Camera Raw 8.7 Release Candidate is available now for PS CC.  Will this release be compatible with LR 5 CC ?
Eddie


----------



## Jim Wilde (Oct 3, 2014)

Compatible in what way? There's no issue when the ACR plug-in version is newer than the equivalent version of ACR within Lightroom. LR5.6 is at ACR 8.6 level, so if you install the ACR 8.7RC plug-in there'll be no impact at all on Lightroom, nor will there be an impact when using the "Edit In Photoshop" procedure from Lightroom.


----------



## Intruder (Oct 3, 2014)

Thanks Jim, I Downloaded ACR 8.7RC CC and it automatically installed in PS 6 CC but not in LR-5 CC.   LR 5 still has ACR 8.6.


----------



## Jim Wilde (Oct 3, 2014)

Lightroom doesn't use the ACR plug-in, so you can't install it into LR (the ACR engine is embedded within the LR program, so a new version of LR will be needed to get it to the 8.7 ACR level). However, now that the ACR 8.7RC has been released, that might indicate that a Lightroom 5.7 release is also on the horizon, which would be at that ACR8.7 level.

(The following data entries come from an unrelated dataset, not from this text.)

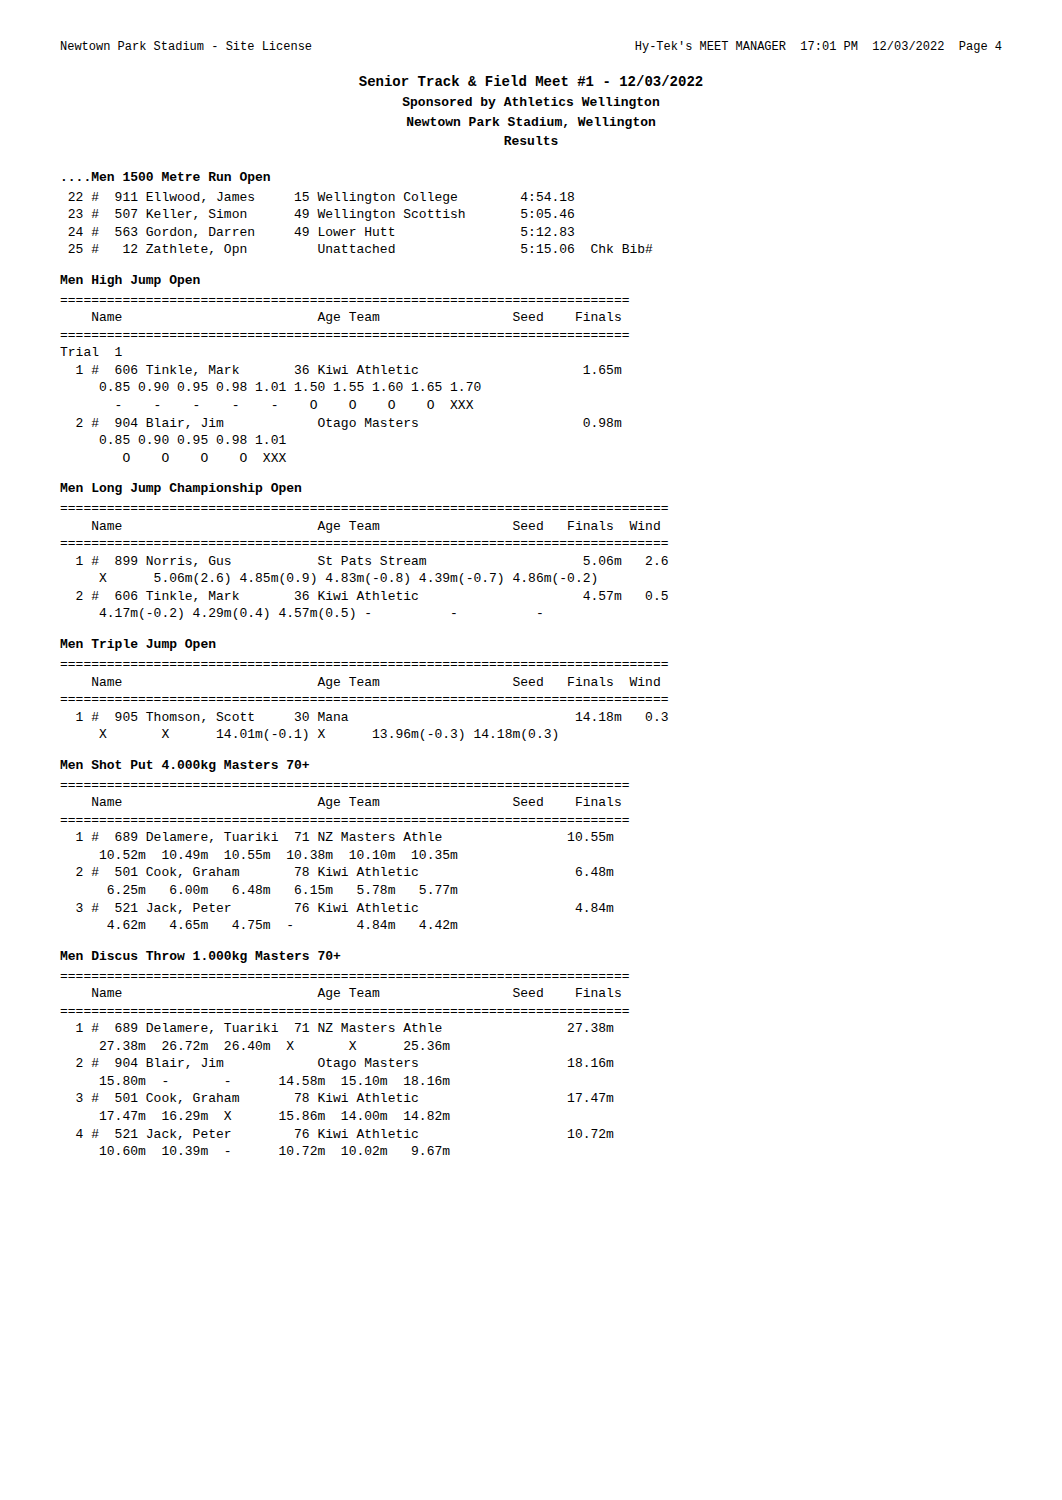Newtown Park Stadium - Site License
Hy-Tek's MEET MANAGER 17:01 PM 12/03/2022 Page 4
Senior Track & Field Meet #1 - 12/03/2022
Sponsored by Athletics Wellington
Newtown Park Stadium, Wellington
Results
....Men 1500 Metre Run Open
 22 #  911 Ellwood, James     15 Wellington College        4:54.18
 23 #  507 Keller, Simon      49 Wellington Scottish       5:05.46
 24 #  563 Gordon, Darren     49 Lower Hutt                5:12.83
 25 #   12 Zathlete, Opn         Unattached                5:15.06  Chk Bib#
Men High Jump Open
=========================================================================
    Name                         Age Team                 Seed    Finals
=========================================================================
Trial  1
  1 #  606 Tinkle, Mark       36 Kiwi Athletic                     1.65m
     0.85 0.90 0.95 0.98 1.01 1.50 1.55 1.60 1.65 1.70
       -    -    -    -    -    O    O    O    O  XXX
  2 #  904 Blair, Jim            Otago Masters                     0.98m
     0.85 0.90 0.95 0.98 1.01
        O    O    O    O  XXX
Men Long Jump Championship Open
==============================================================================
    Name                         Age Team                 Seed   Finals  Wind
==============================================================================
  1 #  899 Norris, Gus           St Pats Stream                    5.06m   2.6
     X      5.06m(2.6) 4.85m(0.9) 4.83m(-0.8) 4.39m(-0.7) 4.86m(-0.2)
  2 #  606 Tinkle, Mark       36 Kiwi Athletic                     4.57m   0.5
     4.17m(-0.2) 4.29m(0.4) 4.57m(0.5) -          -          -
Men Triple Jump Open
==============================================================================
    Name                         Age Team                 Seed   Finals  Wind
==============================================================================
  1 #  905 Thomson, Scott     30 Mana                             14.18m   0.3
     X       X      14.01m(-0.1) X      13.96m(-0.3) 14.18m(0.3)
Men Shot Put 4.000kg Masters 70+
=========================================================================
    Name                         Age Team                 Seed    Finals
=========================================================================
  1 #  689 Delamere, Tuariki  71 NZ Masters Athle                10.55m
     10.52m  10.49m  10.55m  10.38m  10.10m  10.35m
  2 #  501 Cook, Graham       78 Kiwi Athletic                    6.48m
      6.25m   6.00m   6.48m   6.15m   5.78m   5.77m
  3 #  521 Jack, Peter        76 Kiwi Athletic                    4.84m
      4.62m   4.65m   4.75m  -        4.84m   4.42m
Men Discus Throw 1.000kg Masters 70+
=========================================================================
    Name                         Age Team                 Seed    Finals
=========================================================================
  1 #  689 Delamere, Tuariki  71 NZ Masters Athle                27.38m
     27.38m  26.72m  26.40m  X       X      25.36m
  2 #  904 Blair, Jim            Otago Masters                   18.16m
     15.80m  -       -      14.58m  15.10m  18.16m
  3 #  501 Cook, Graham       78 Kiwi Athletic                   17.47m
     17.47m  16.29m  X      15.86m  14.00m  14.82m
  4 #  521 Jack, Peter        76 Kiwi Athletic                   10.72m
     10.60m  10.39m  -      10.72m  10.02m   9.67m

For now, though, there is no compatibility issue as far as Lightroom is concerned.


----------



## clee01l (Oct 3, 2014)

The only reason to install the ACR8.7RC is if you have a new camera or lens that is now supported in this version of ACR. If you do not need the beta for a new camera or lens then patience until Adobe releases the final version of 8.7 is advised.   Most notably ACR8.7RC provides support for the new Nikon D750 but not the new Canon 7DMkII.  Presumably the Camera profiles for the D810 that were broken in ACR8.6 have been updated in 8.7 with the D810 beta camera profiles released since ACR8.6. Although I can find no mention of this in the release notes.


----------



## Intruder (Oct 3, 2014)

OK got the picture now.  I have the new Nikon D-750 so I'll just use PS CC RAW to support my RAW files.


----------